The latest UK lobby group is organising a ‘culture workers march’.
The German countertenor Andreas Scholl is troubled by it. He writes:
Open letter in response to the statement of “Classical music for Palestine”.
The devastation in Gaza is undeniable. The loss of life, the displacement of families, and the destruction of an entire region demand our grief and our outrage. As musicians, we cannot remain indifferent to human suffering. But the collective statement now circulating in our field suffers from a troubling blind spot: it denies Palestinians their own political agency.
The statement condemns Israel and Western governments in the strongest terms. Yet it never once mentions Hamas — the group that governs Gaza, that carried out the October 7th massacre, and that still holds Israeli civilians hostage while openly proclaiming its goal of eradicating Jews. By omitting Hamas, the statement frames Palestinians only as passive victims of outside powers. This is not solidarity. It is discrimination disguised as compassion.
To treat Palestinians as incapable of responsibility is to infantilize them. They are not merely objects of history, acted upon by Israel and the West; they are also subjects of history, with the power to make political choices — including the choice of leaders. Hamas did not emerge out of thin air. It was elected. Ignoring this fact strips Palestinians of dignity and denies them the same political accountability we demand of Israelis, Europeans, and Americans.

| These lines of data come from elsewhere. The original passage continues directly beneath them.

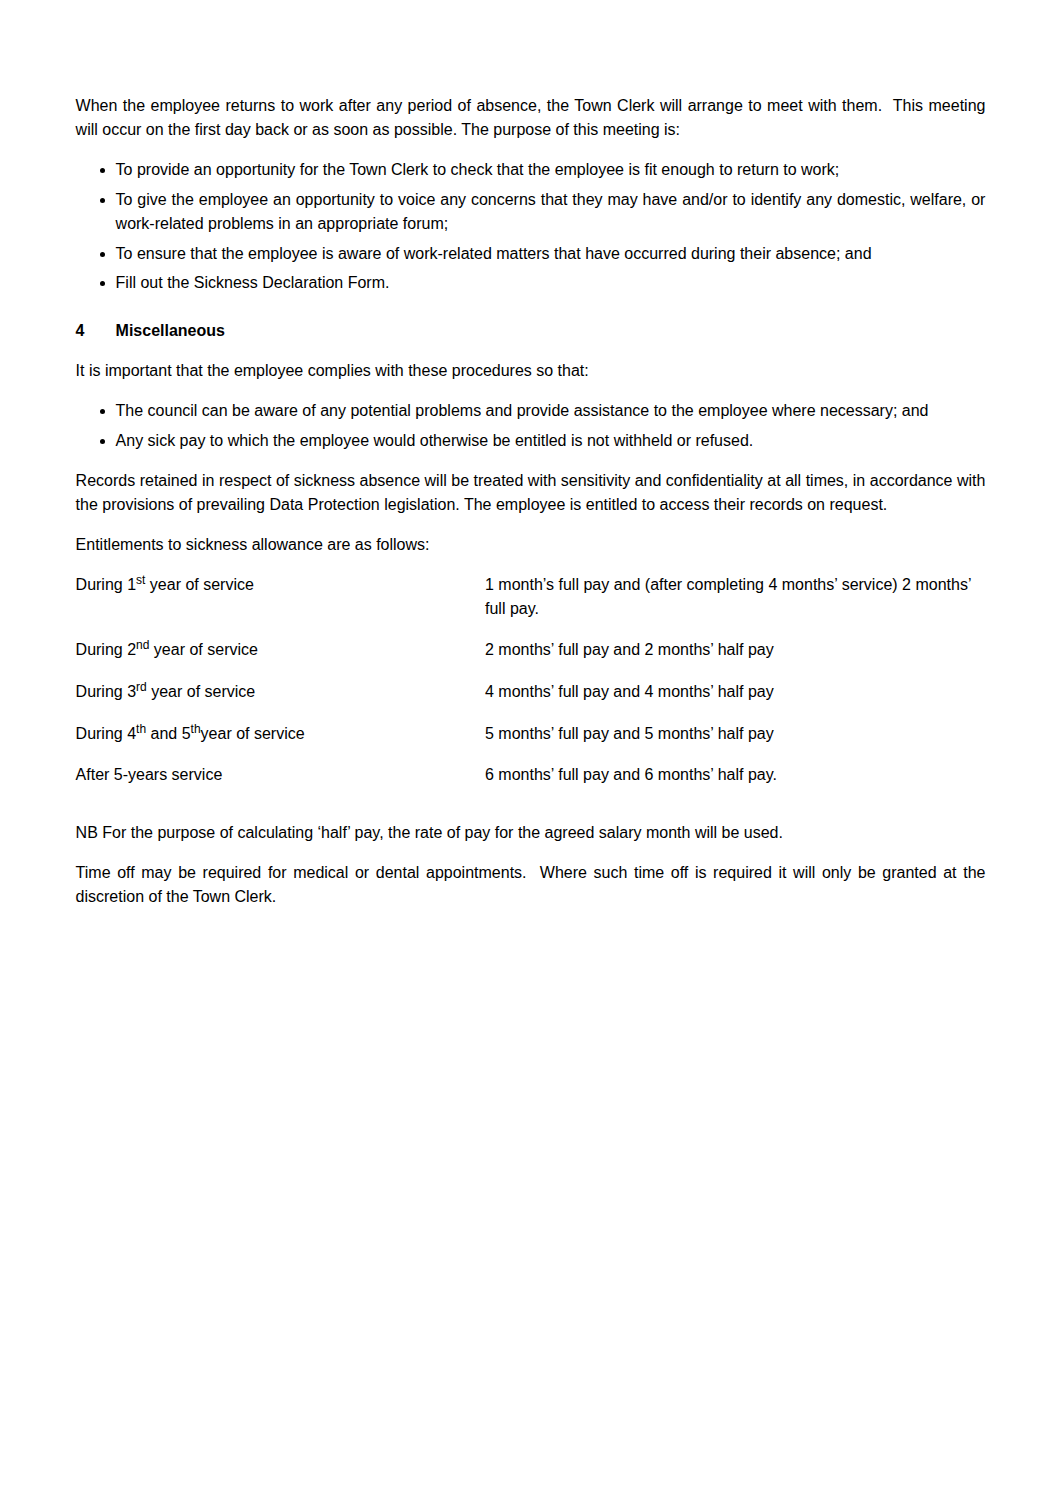When the employee returns to work after any period of absence, the Town Clerk will arrange to meet with them. This meeting will occur on the first day back or as soon as possible. The purpose of this meeting is:
To provide an opportunity for the Town Clerk to check that the employee is fit enough to return to work;
To give the employee an opportunity to voice any concerns that they may have and/or to identify any domestic, welfare, or work-related problems in an appropriate forum;
To ensure that the employee is aware of work-related matters that have occurred during their absence; and
Fill out the Sickness Declaration Form.
4 Miscellaneous
It is important that the employee complies with these procedures so that:
The council can be aware of any potential problems and provide assistance to the employee where necessary; and
Any sick pay to which the employee would otherwise be entitled is not withheld or refused.
Records retained in respect of sickness absence will be treated with sensitivity and confidentiality at all times, in accordance with the provisions of prevailing Data Protection legislation. The employee is entitled to access their records on request.
Entitlements to sickness allowance are as follows:
| During 1 st year of service | 1 month’s full pay and (after completing 4 months’ service) 2 months’ full pay. |
| During 2 nd year of service | 2 months’ full pay and 2 months’ half pay |
| During 3 rd year of service | 4 months’ full pay and 4 months’ half pay |
| During 4 th and 5 th year of service | 5 months’ full pay and 5 months’ half pay |
| After 5-years service | 6 months’ full pay and 6 months’ half pay. |
NB For the purpose of calculating ‘half’ pay, the rate of pay for the agreed salary month will be used.
Time off may be required for medical or dental appointments. Where such time off is required it will only be granted at the discretion of the Town Clerk.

True solidarity means expecting more, not less. It means calling on Hamas to release hostages, to end its campaign of terror, and to abandon its genocidal rhetoric. Criticizing Hamas is not an attack on the Palestinian people. On the contrary, it is an affirmation that they deserve better leadership than one that trades their suffering for its own survival. Only when Palestinians are seen as political actors — not eternal victims — can genuine change and justice begin.
Yes, Israel’s response has been catastrophic, killing and displacing far more people than were murdered on October 7th. Netanyahu’s government deserves fierce condemnation for flattening Gaza into rubble. But to condemn only Israel while remaining silent on Hamas is to distort the truth. It reduces a complex and tragic conflict into a morality play of “oppressors” and “oppressed” that denies Palestinians the dignity of responsibility.
If our community wishes to take a stand, let it be one rooted in honesty. That means holding all sides accountable. Anything less is selective blindness, and it risks turning artists into mouthpieces for ideology rather than advocates for justice. To deny Palestinians their political agency is not solidarity — it is hypocrisy.